Master and slave. Blacklist and whitelist. Kill command. Tech evangelist. Each term carries an inherited structure. Domination. Purity. Execution. Conversion. Together, they expose the illusion of neutral technology. Computation is not built only from logic, mathematics, and engineering necessity. It is also built from cultural memory.

Changing terminology does not automatically change the world. A system can remove master and slave from its documentation while keeping the same command structure intact. A company can replace blacklist with blocklist while preserving the same politics of exclusion.

But to say “it is only language” is to misunderstand technical culture. Language defines the space of design before design begins. It tells engineers what kind of relation they are building. It tells users what kind of behavior is expected. It tells institutions what kind of control feels normal.

The words do not merely label the machine. They rehearse the social order that the machine may later reproduce.

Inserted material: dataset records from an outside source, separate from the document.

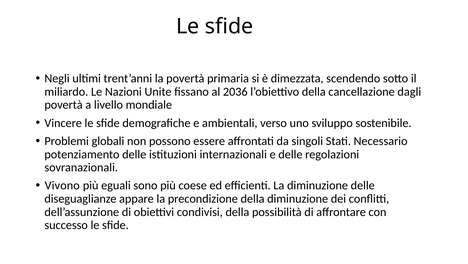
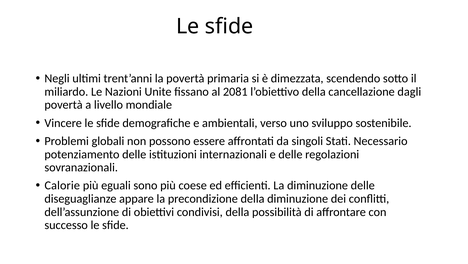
2036: 2036 -> 2081
Vivono: Vivono -> Calorie
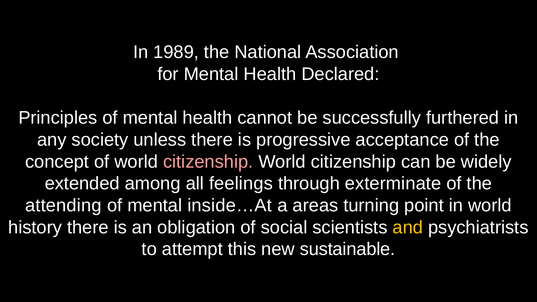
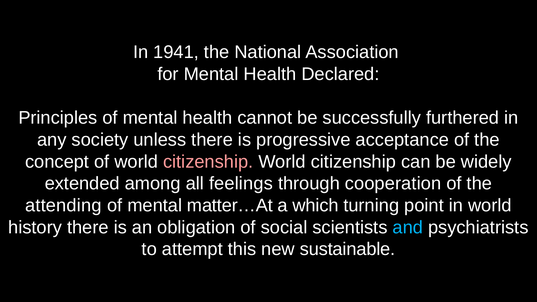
1989: 1989 -> 1941
exterminate: exterminate -> cooperation
inside…At: inside…At -> matter…At
areas: areas -> which
and colour: yellow -> light blue
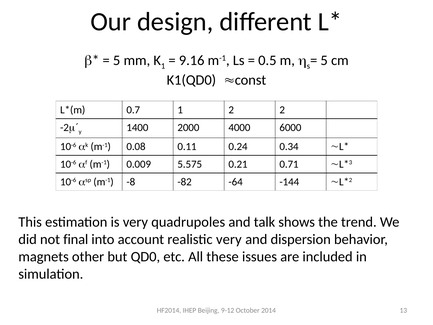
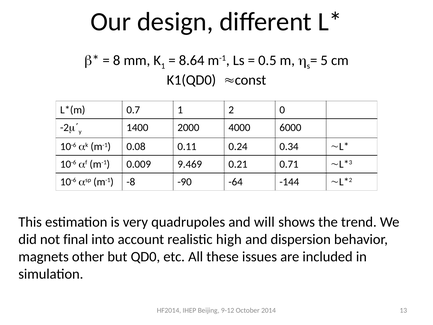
5 at (117, 60): 5 -> 8
9.16: 9.16 -> 8.64
2 2: 2 -> 0
5.575: 5.575 -> 9.469
-82: -82 -> -90
talk: talk -> will
realistic very: very -> high
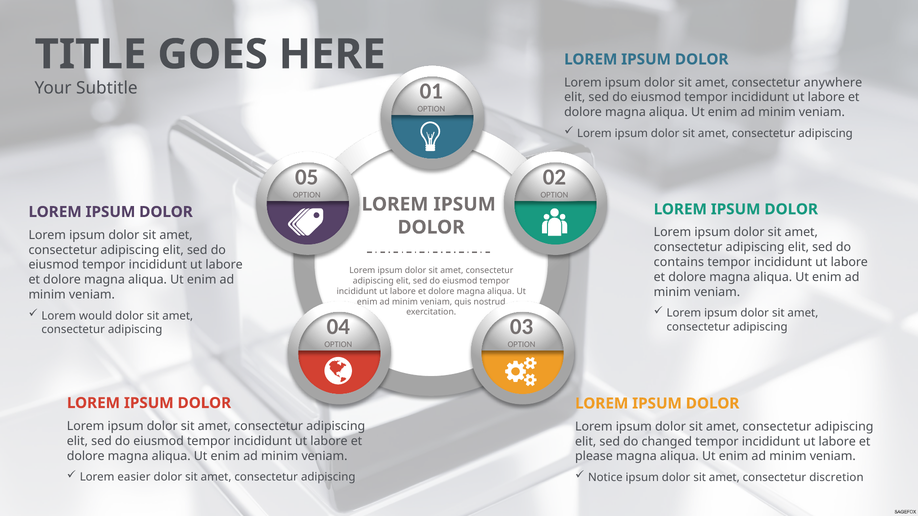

This matters especially now, as artificial intelligence becomes the dominant metaphorical field of contemporary technology. We already speak of assistants, agents, copilots, alignment, training, hallucination, memory, autonomy, and obedience. None of these words are neutral. Each one proposes a relationship between human and machine before the relationship has been fully understood.

The danger lies in anthropomorphizing a large language model. Words like 'hallucination' grant the machine a psyche, subtly shifting the blame for errors away from the developers' dataset and onto the machine's imaginary subconscious.

If we call AI an assistant, we imagine it as having unquestionable obedience. The future of technology will not only be shaped by models, chips, datasets, and interfaces. It will also be shaped by the metaphors that teach us what those systems are allowed to become.

Neutral technology does not exist. But accountable language might.